In this environment good management of key stakeholders can significantly assist the response of each sport to the pandemic. Two key customers need to be catered for and handled correctly, particularly the commercial partners (sponsors) and the sports fan. Depending on the relationship that exists between a sport and their commercial partners the risk of revenue shortfalls can be mitigated by an honest discussion between the parties. In general commercial partners want to be part of the solution for sports and indeed if they are included in the process early can add very considerable assistance in helping sports bodies react to the situation.

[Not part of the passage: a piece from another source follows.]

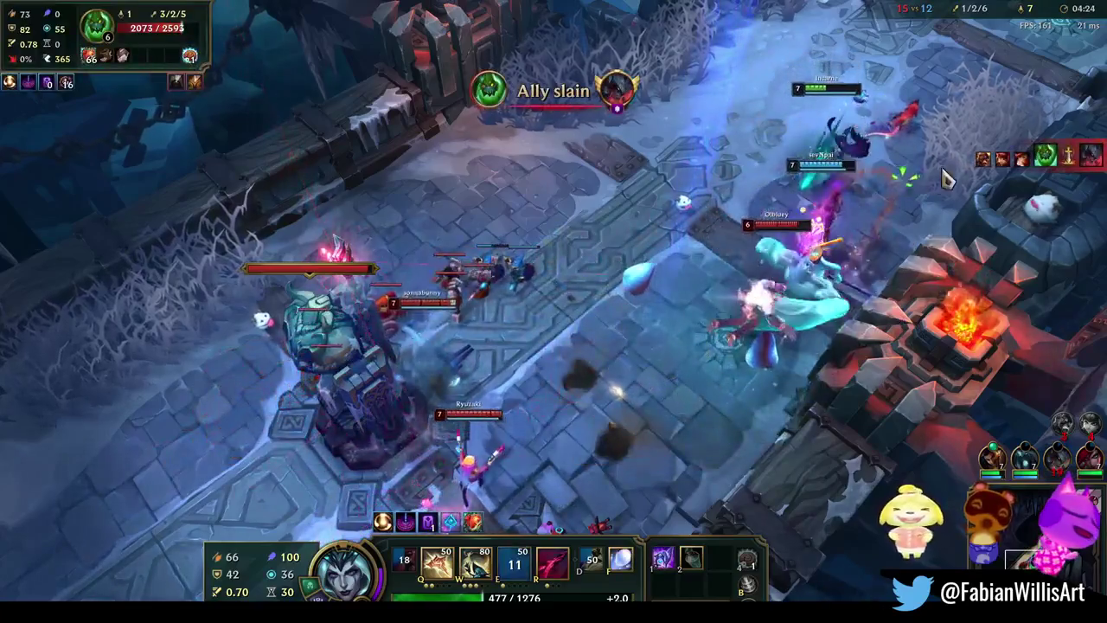
Ult into the fight, Flash in, cast W and freeze an enemy with item 1
right_click(773, 286)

It is easy in these very difficult times, and with all the whirlwind of change and difficult decisions that have had to be taken, that the fan and their concerns are lost in the mix. The most important customer is the sports fan who has supported the sport, the team, or the activity for years, and they now feel that they cannot access their sport enough, or at all, any longer. It is vital to the long term welfare of the sport that new ways are found to engage with the fans. This is where good cross fertilisation with the commercial partners can be very helpful. Thankfully the digital world also presents such an opportunity and can be used in many ways to continue to allow fans feel that they are important to the sport and keep them on board. A new direct relationship needs to take place where the sports body can contact and engage directly with fans. Perhaps completely new content on non-match/event days or new ways to encourage fans to engage with each other needs to be put in place. The precise fan solution will vary from sport to sport as well as depending on the capability and willingness of commercial partners to assist. If done correctly the rewards are that the fans, and indeed commercial partners, will still feel part of the sport or team and be willing to give their ongoing long term support to the sport as it rises from the ashes of the COVID pandemic with an even stronger bond than before.